Guerra

Israel mata líder do Hamas em bombardeio em Gaza

Israel continuou o bombardeio aéreo sobre a Faixa de Gaza no ano-novo, ignorando a crescente pressão internacional por um cessar-fogo. Entre os alvos das bombas israelenses, estava a residência de um importante membro do grupo militante Hamas, Nizar Rayan. Segundo médicos, Rayan está entre os cinco mortos no bombardeio contra sua residência, que deixou outros 30 feridos. Após os ataques desta quinta-feira (1), um porta-voz do Hamas disse que o grupo aceitava “sob condições” uma proposta da União Européia (UE) por uma trégua com Israel em torno de Gaza.

“O Hamas aceita esta iniciativa sob a condição de que o agressor pare, que o bloqueio seja suspenso, que todas as passagens na fronteira sejam abertas e que receba garantia internacional de que o ocupante (Israel) não reinicie sua guerra terrorista”, disse o porta-voz Fawzi Barhum, num comunicado. “Um acordo de cessar-fogo deve ser parte de um acordo global, incluindo um cessar-fogo, a suspensão do bloqueio e a reabertura de todas as passagens na fronteira”, acrescentou.

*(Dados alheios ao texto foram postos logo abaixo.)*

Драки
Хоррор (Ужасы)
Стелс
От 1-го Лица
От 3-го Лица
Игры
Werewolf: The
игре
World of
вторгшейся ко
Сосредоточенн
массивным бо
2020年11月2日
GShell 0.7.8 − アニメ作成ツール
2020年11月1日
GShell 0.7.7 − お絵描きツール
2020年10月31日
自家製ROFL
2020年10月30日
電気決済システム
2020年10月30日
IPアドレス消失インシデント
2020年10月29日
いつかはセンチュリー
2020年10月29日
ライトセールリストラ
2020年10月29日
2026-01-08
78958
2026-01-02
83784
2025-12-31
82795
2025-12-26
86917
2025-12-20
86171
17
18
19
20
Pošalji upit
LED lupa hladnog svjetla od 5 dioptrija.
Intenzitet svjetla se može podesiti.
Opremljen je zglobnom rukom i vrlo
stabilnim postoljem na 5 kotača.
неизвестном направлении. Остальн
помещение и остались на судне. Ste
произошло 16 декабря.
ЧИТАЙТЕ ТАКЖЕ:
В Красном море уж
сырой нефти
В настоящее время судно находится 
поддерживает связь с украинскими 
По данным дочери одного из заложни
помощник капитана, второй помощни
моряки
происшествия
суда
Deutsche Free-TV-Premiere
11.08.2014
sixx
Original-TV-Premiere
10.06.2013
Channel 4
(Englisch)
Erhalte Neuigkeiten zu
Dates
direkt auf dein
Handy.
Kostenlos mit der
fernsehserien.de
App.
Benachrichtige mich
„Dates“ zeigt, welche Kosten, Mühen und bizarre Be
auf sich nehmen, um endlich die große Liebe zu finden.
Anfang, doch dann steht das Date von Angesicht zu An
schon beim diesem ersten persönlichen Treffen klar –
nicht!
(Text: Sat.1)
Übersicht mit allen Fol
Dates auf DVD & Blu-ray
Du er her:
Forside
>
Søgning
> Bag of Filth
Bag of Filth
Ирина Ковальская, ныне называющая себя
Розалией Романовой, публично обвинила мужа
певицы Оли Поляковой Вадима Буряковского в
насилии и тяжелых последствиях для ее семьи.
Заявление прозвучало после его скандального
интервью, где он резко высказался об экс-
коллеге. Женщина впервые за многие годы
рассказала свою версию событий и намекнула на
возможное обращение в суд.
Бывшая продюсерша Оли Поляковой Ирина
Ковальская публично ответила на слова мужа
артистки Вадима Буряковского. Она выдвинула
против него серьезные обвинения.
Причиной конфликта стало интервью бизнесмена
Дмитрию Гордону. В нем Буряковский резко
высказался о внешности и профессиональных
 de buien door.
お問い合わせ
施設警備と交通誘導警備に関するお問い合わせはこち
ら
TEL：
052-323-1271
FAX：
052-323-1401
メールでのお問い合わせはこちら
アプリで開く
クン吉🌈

O terminal de Rafah, na fronteira entre Egito e a Faixa de Gaza – a única passagem do enclave que não é controlada por Israel – não deve mais funcionar sob um acordo restrito de 2005, continuou o porta-voz. O acordo exige a presença em Rafah de observadores europeus, vídeos de supervisão de Israel e representantes da Autoridade Palestina do presidente Mahmud Abbas.

O presidente do Egito, Hosni Mubarak, citou a falta de observadores da UE e da Autoridade Palestina em Rafah desde que o Hamas tomou o controle da Faixa de Gaza, em junho de 2007, como justificativa para não abrir a fronteira para permitir que os palestinos fujam dos ataques das forças israelenses.

Um comunicado da UE divulgado após um encontro com os ministros de Relações Exteriores na terça-feira começava com uma exigência de uma parada “incondicional” dos ataques de foguetes do Hamas contra Israel. “Deve haver uma suspensão incondicional dos ataques de foguetes do Hamas contra Israel e um fim da ação militar israelense”, dizia a nota da UE.

Rayan era considerado um linha-dura dentro do grupo islâmico e foi morto com pelo menos outras quatro pessoas na casa em que morava com uma das quatro mulheres com as quais era casado, em Jabaliya, no norte da Faixa de Gaza, segundo os médicos. Ele é o membro mais importante do Hamas a ser morto desde que Israel iniciou o maior ataque aéreo contra o enclave no sábado, justificando a medida como uma resposta aos persistentes disparos de foguetes do território contra o sul do país.

Corpos

Minutos após o ataque, dezenas de pessoas correram para o local, tirando os corpos dos escombros. Esta foi a primeira vez que a aviação israelense teve como alvo a residência de um importante membro do Hamas. Poucos meses depois que o Hamas tomou o controle da Faixa de Gaza, em junho de 2007, Rayan prometeu num comício, na Cidade de Gaza, que o grupo também tomaria o controle a Cisjordânia, ainda ocupada por Israel, e que é administrada pelo Fatah, do presidente Abbas. As informações são da Dow Jones.